La mayoría de los depredadores en el océano reducen la velocidad de sus actividades cuando cambian las temperaturas marinas. Los tiburones martillo gigantes (Sphyrna mokarran) constituyen, sin embargo, una notable excepción. Nuevos resultados de investigación de la Florida International University (FIU) muestran que estos impresionantes cazadores marinos mantienen su rendimiento de caza en un rango sorprendentemente amplio de temperaturas del agua entre los meses de invierno y verano.
El estudio, publicado esta semana en «Journal of Experimental Biology», denomina a este fenómeno «resistencia térmica». Se constató que los tiburones martillo gigantes tienen una temperatura óptima del agua de aproximadamente 29,3 grados Celsius (84,7 grados Fahrenheit) para nadar, cazar y mantener su función metabólica normal.
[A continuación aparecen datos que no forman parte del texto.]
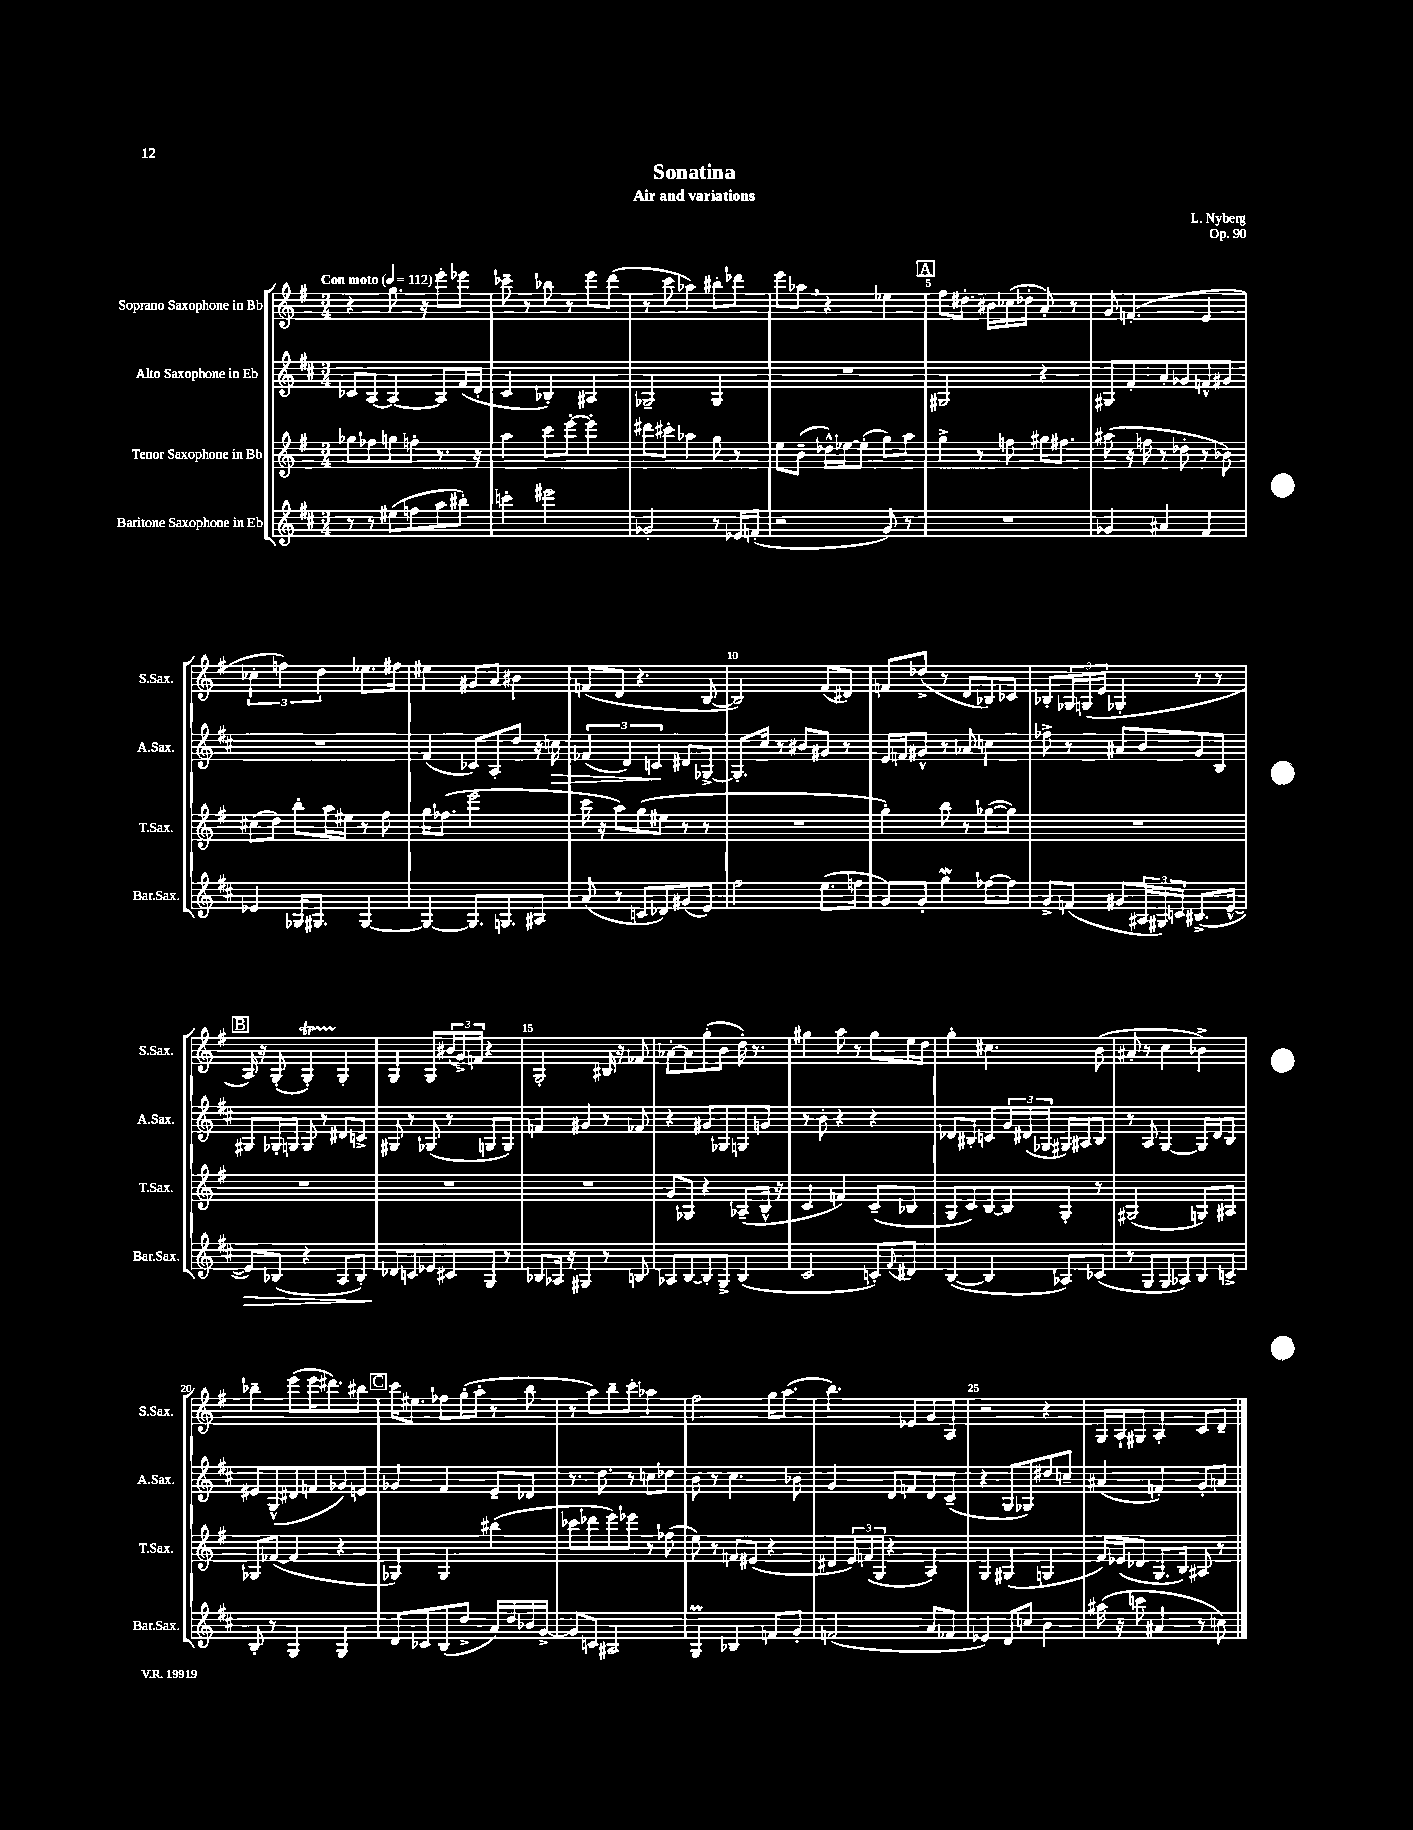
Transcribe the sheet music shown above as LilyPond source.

Mientras que el rendimiento de la mayoría de los animales disminuye con los cambios de temperatura, la reducción del rendimiento en los tiburones martillo es solo leve.
«Esto nos indica que los tiburones martillo gigantes podrían afrontar los cambios climáticos mejor que otras especies», explicó Yannis Papastamatiou, profesor asociado de Ciencias Biológicas en la FIU e investigador del Institute of Environment, coautor del estudio.
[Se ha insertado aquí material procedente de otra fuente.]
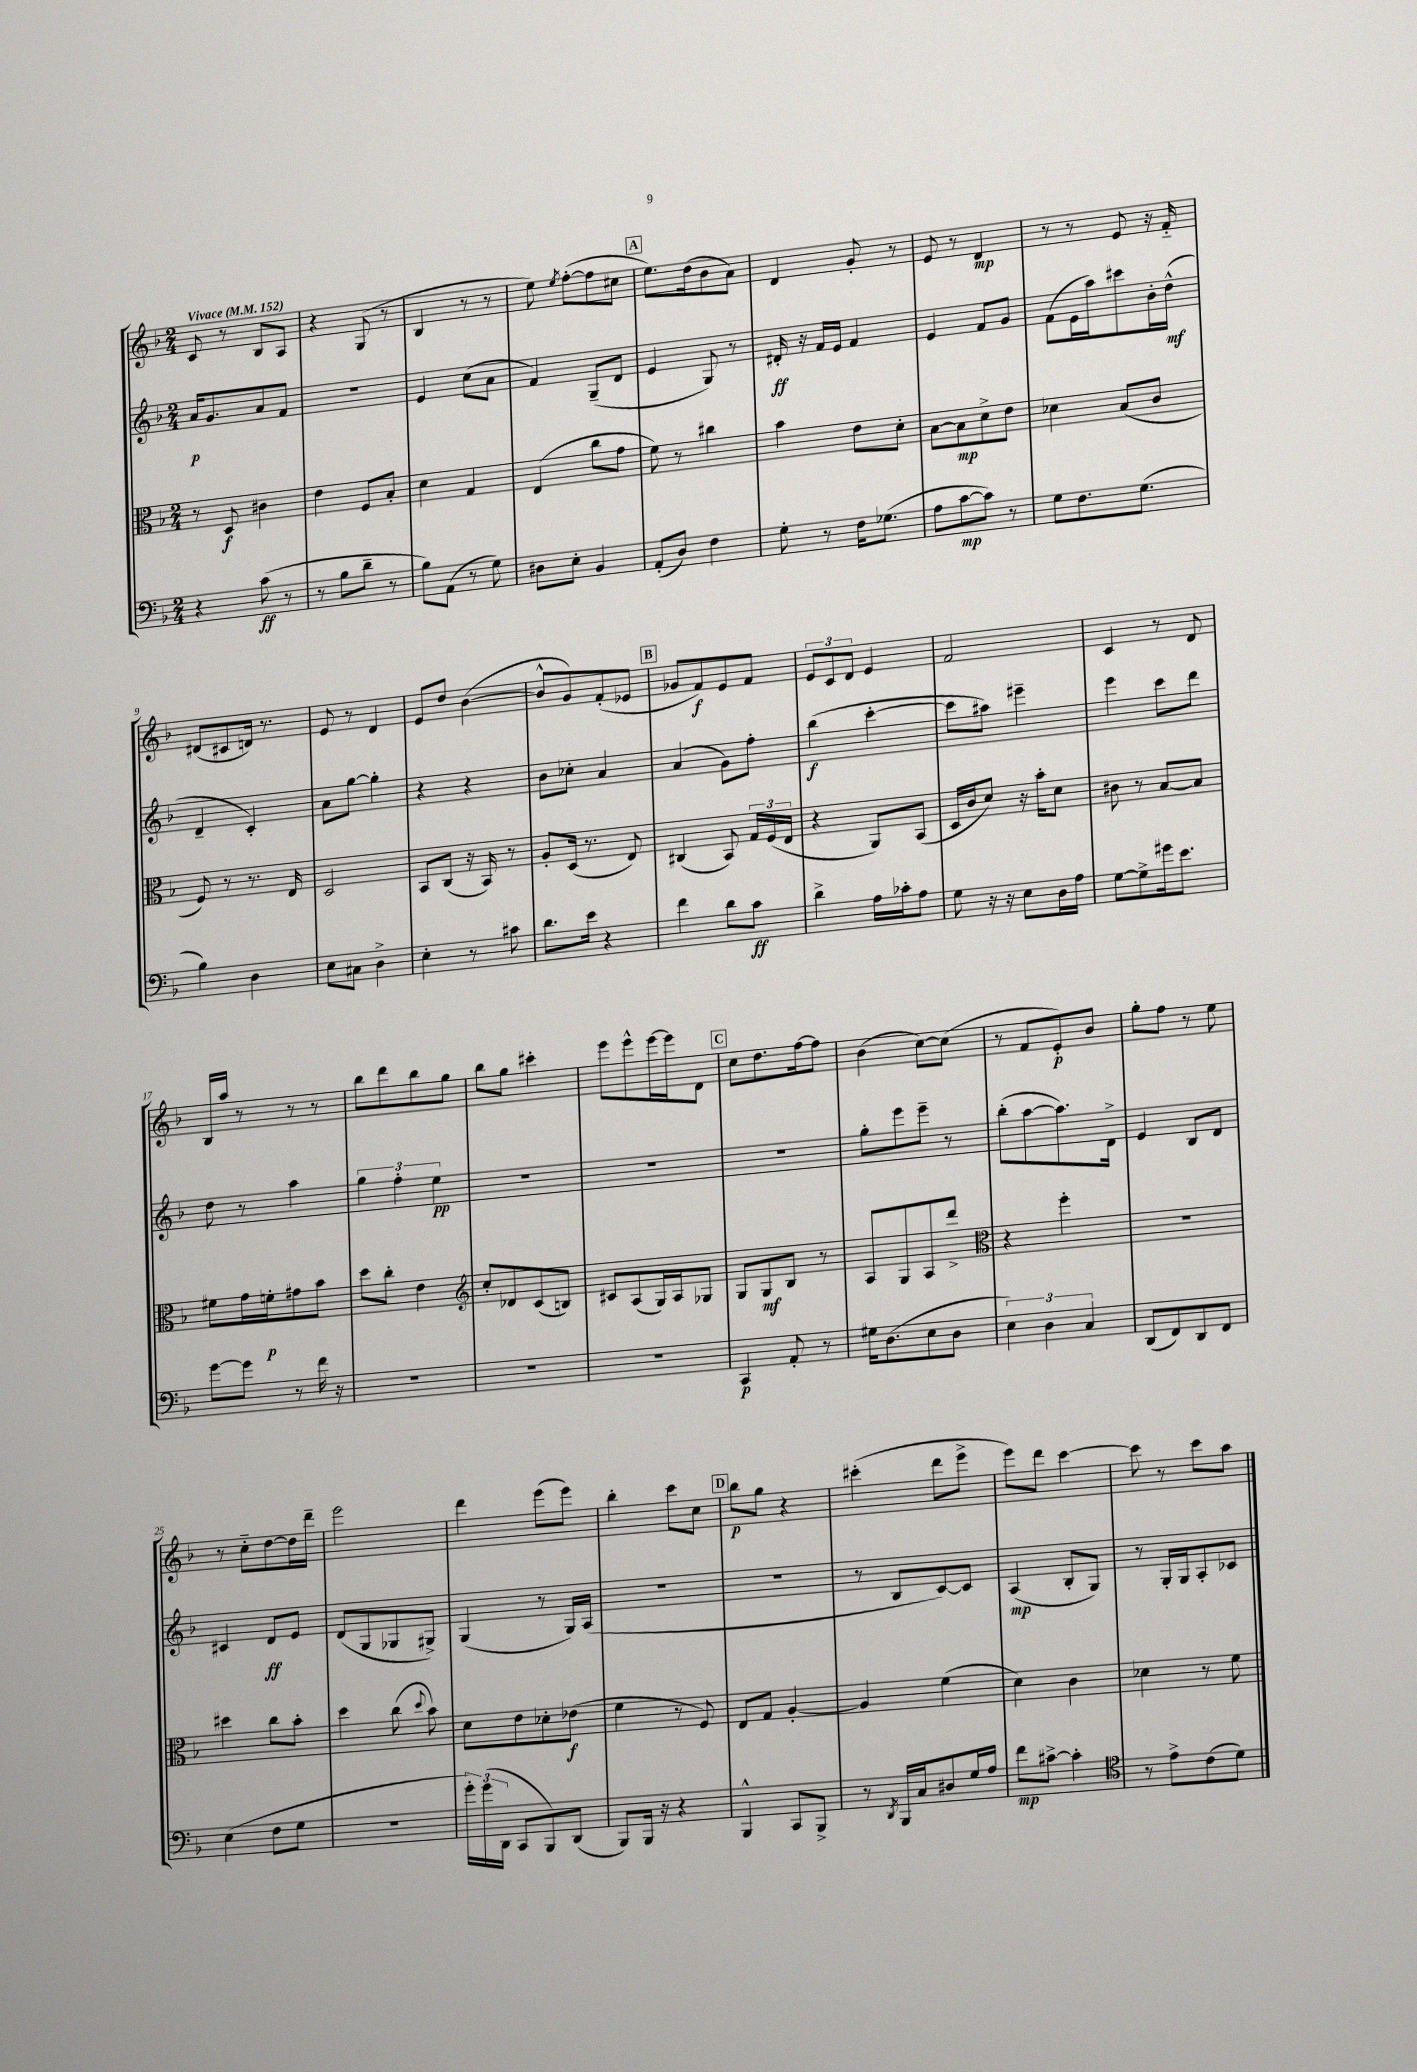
<<
\new StaffGroup <<
\new Staff = "s0" {
    \clef treble \key f \major \numericTimeSignature \time 2/4 \tempo "Vivace" 4 = 152
    \autoBeamOff c'8 r8 bes8[ a8] |
    r4 g8( r8 |
    bes4 r8 r8 |
    e''8) \acciaccatura { e''8 } f''8[~-.( f''8 cis''8] |
    \mark \markup { \box "A" } e''8.[) d''16( bes'8 a'8]) |
    d'4 g'8-. r8 |
    e'8 r8 d'4\mp |
    r8 r8 e'8 r16 f'16-_ |
    dis'8[( cis'8 d'16]) r8. |
    e'8 r8 d'4 |
    e'8[ d''8] bes'4~( |
    bes'8[-^ g'8) f'8-.( ees'8] |
    \mark \markup { \box "B" } ges'8[ f'8\f) e'8 f'8] |
    \tuplet 3/2 { e'8[ c'8 d'8] } e'4 |
    f'2 |
    c'4 r8 d'8 |
    bes16[ a''16] r8 r8 r8 |
    bes''8[ d'''8 bes''8 g''8] |
    bes''8[ g''8] cis'''4-. |
    e'''8[ e'''8-^ e'''16~ e'''16 d'8] |
    \mark \markup { \box "C" } c''8[ d''8. f''16~ f''8] |
    bes'4( c''8[~) c''8]( |
    r8 f'8[ e'8-.\p) bes'8] |
    g''8[-. f''8] r8 e''8 |
    r8 c''8[-_ d''8~ d''16 d'''16]-- |
    e'''2 |
    d'''4 e'''8[( e'''8]) |
    bes''4-. c'''8[ c''8] |
    \mark \markup { \box "D" } bes''8[\p g''8] r4 |
    cis'''4-.( d'''8[ e'''8]-> |
    e'''8[) d'''8] c'''4~ |
    c'''8 r8 c'''8[ a''8] \bar "|." |
}
\new Staff = "s1" {
    \clef treble \key f \major \numericTimeSignature \time 2/4
    \autoBeamOff a'16[\p g'8. a'8 f'8] |
    r2 |
    e'4 c''8[( a'8] |
    f'4) g8[--( d'8] |
    \mark \markup { \box "A" } e'4 g8) r8 |
    dis'16-.\ff r16 f'16[ e'16] f'4 |
    e'4 f'8[ g'8] |
    f'8[( e'16 a''16) cis'''8 bes'16-. d''16]-^\mf( |
    d'4-- c'4-.) |
    a'8[ g''8]~ g''4-. |
    r4 r4 |
    bes'8[ ces''8]-. a'4 |
    \mark \markup { \box "B" } a'4( g'8[) f''8]-. |
    bes''4\f( c'''4~-. |
    c'''8[ ais''8]) eis'''4-- |
    e'''4 c'''8[ d'''8] |
    d''8 r8 a''4 |
    \tuplet 3/2 { g''4 f''4-. e''4\pp } |
    R2 |
    R2 |
    \mark \markup { \box "C" } R2 |
    g''8[-. e'''8 e'''8]-- r8 |
    bes''8[-.( a''8~ a''8.) d'16]-> |
    e'4 bes8[ d'8] |
    cis'4 d'8[\ff e'8] |
    d'8[( g8 ges8 gis8]->) |
    g4( r8 g16[) a16]( |
    R2 |
    \mark \markup { \box "D" } r2 |
    r8 bes8[ c'8~) c'8] |
    a4\mp( bes8[-. g8]) |
    r8 g16[-. g16 a8-. ces'8] \bar "|." |
}
\new Staff = "s2" {
    \clef alto \key f \major \numericTimeSignature \time 2/4
    \autoBeamOff r8 d8\f cis'4 |
    e'4 f8[ bes8]-. |
    d'4 g4 |
    e4( c''8[ g'8] |
    \mark \markup { \box "A" } f'8) r8 cis''4 |
    bes'4 e'8[ d'8]-. |
    bes8[~ bes8\mp d'8-> e'8] |
    des'4 bes8[( c'8] |
    f8) r8 r8. e16 |
    d2 |
    bes,8[ c8]( r16 bes,16) r8 |
    a8[-. d16]( r8. e8) |
    \mark \markup { \box "B" } cis4( bes,8) \tuplet 3/2 { g16[ f16( e16] } |
    r4 a,8[) bes,8]( |
    d16[ c'16 d'8]) r16 bes'16[-. d'8] |
    cis'8 r8 bes8[~ bes8] |
    fis'8[ g'16 f'16-.\p gis'8 bes'8] |
    d''8[ c''8]-. e'4 |
    \clef treble c''8[-. des'8 c'8( b8]) |
    cis'8[ a8( g16) a16 ges8] |
    \mark \markup { \box "C" } g8[ g8\mf bes8] r8 |
    a8[ g8 a8 d'''8]-> |
    \clef alto r4 f''4-. |
    R2 |
    dis''4 c''8[ bes'8]-. |
    d''4 c''8( \appoggiatura { d''8 } bes'8) |
    d'8[ e'8 des'8-. ees'8]\f( |
    f'4 r8 f8) |
    \mark \markup { \box "D" } e8[ g8] a4~-. |
    a4 f'4( |
    d'4) c'4 |
    des'4 r8 f'8 \bar "|." |
}
\new Staff = "s3" {
    \clef bass \key f \major \numericTimeSignature \time 2/4
    \autoBeamOff r4 c'8\ff( r8 |
    r8 bes8[ d'8]-- r8 |
    bes8[) a,8]( r8 g8) |
    dis8[ e8]-. bes,4 |
    \mark \markup { \box "A" } a,8[-.( d8]) f4 |
    g8-. r8 f16[ ges8.]( |
    a8[ c'8~\mp c'8]) r8 |
    g8[ f8. g8.]( |
    bes4) d4 |
    e8[ cis8] d4-> |
    e4-. r8 cis'8 |
    d'8.[ e'16] r4 |
    \mark \markup { \box "B" } f'4 d'8[ c'8]\ff |
    d'4-> a16[ ces'16-. a8] |
    g8 r16 r16 e8[ d16 a16] |
    g8[~ g8-> gis'16 e'8.] |
    g'8[~ g'8] r8 f'16 r16 |
    R2 |
    R2 |
    R2 |
    \mark \markup { \box "C" } c,4\p a,8-. r8 |
    gis16[ d8.( e8 d8] |
    \tuplet 3/2 { e4) d4 c4 } |
    d,8[( f,8) d,8 f,8] |
    e4( f8[ g8] |
    R2 |
    \tuplet 3/2 { g'16[-.) g'16( d,16] } c,8[ bes,,8) d,8]( |
    bes,,8[) bes,,16] r16 r4 |
    \mark \markup { \box "D" } bes,,4-^ c,8[ bes,,8]-> |
    r8 \acciaccatura { d,8 } bes,,16[ c16 dis8 g16 a16] |
    f'8[\mp cis'8]~-> cis'4-. |
    \clef tenor r8 e'8[-> c'8( d'8]) \bar "|." |
}
>>
>>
Adaptabilidad con riesgos potenciales
Para su investigación, los científicos de la FIU, en colaboración con investigadores del Georgia Aquarium, del Mote Marine Laboratory y otros socios, utilizaron tecnología de biologging avanzada. Esta les permitió registrar el movimiento, la aceleración, la profundidad y la temperatura del agua de nueve tiburones martillo frente a las costas de Florida y las Bahamas. A partir de esos datos, el equipo pudo elaborar la primera ‘curva de rendimiento térmico’, que muestra cómo varía el rendimiento de los tiburones a diferentes temperaturas.
A pesar de su flexibilidad térmica, los tiburones martillo mayores se encontraron con mayor frecuencia en temperaturas cercanas a sus 29,3 grados Celsius preferidos. Esto indica que, pese a su capacidad de adaptación, siguen buscando condiciones óptimas. «Si las temperaturas marinas cambian, los tiburones martillo podrían desplazar su área de distribución para mantenerse en rangos de temperatura en los que funcionan mejor», afirma Papastamatiou. «Eso podría llevarlos a zonas con mayor presión pesquera.»
Los tiburones martillo mayores están clasificados como vulnerables. Se encuentran entre los depredadores más impresionantes del océano y pueden recorrer miles de kilómetros, pero sus poblaciones han disminuido drásticamente en las últimas décadas. La Unión Internacional para la Conservación de la Naturaleza (IUCN) los considera «en peligro crítico».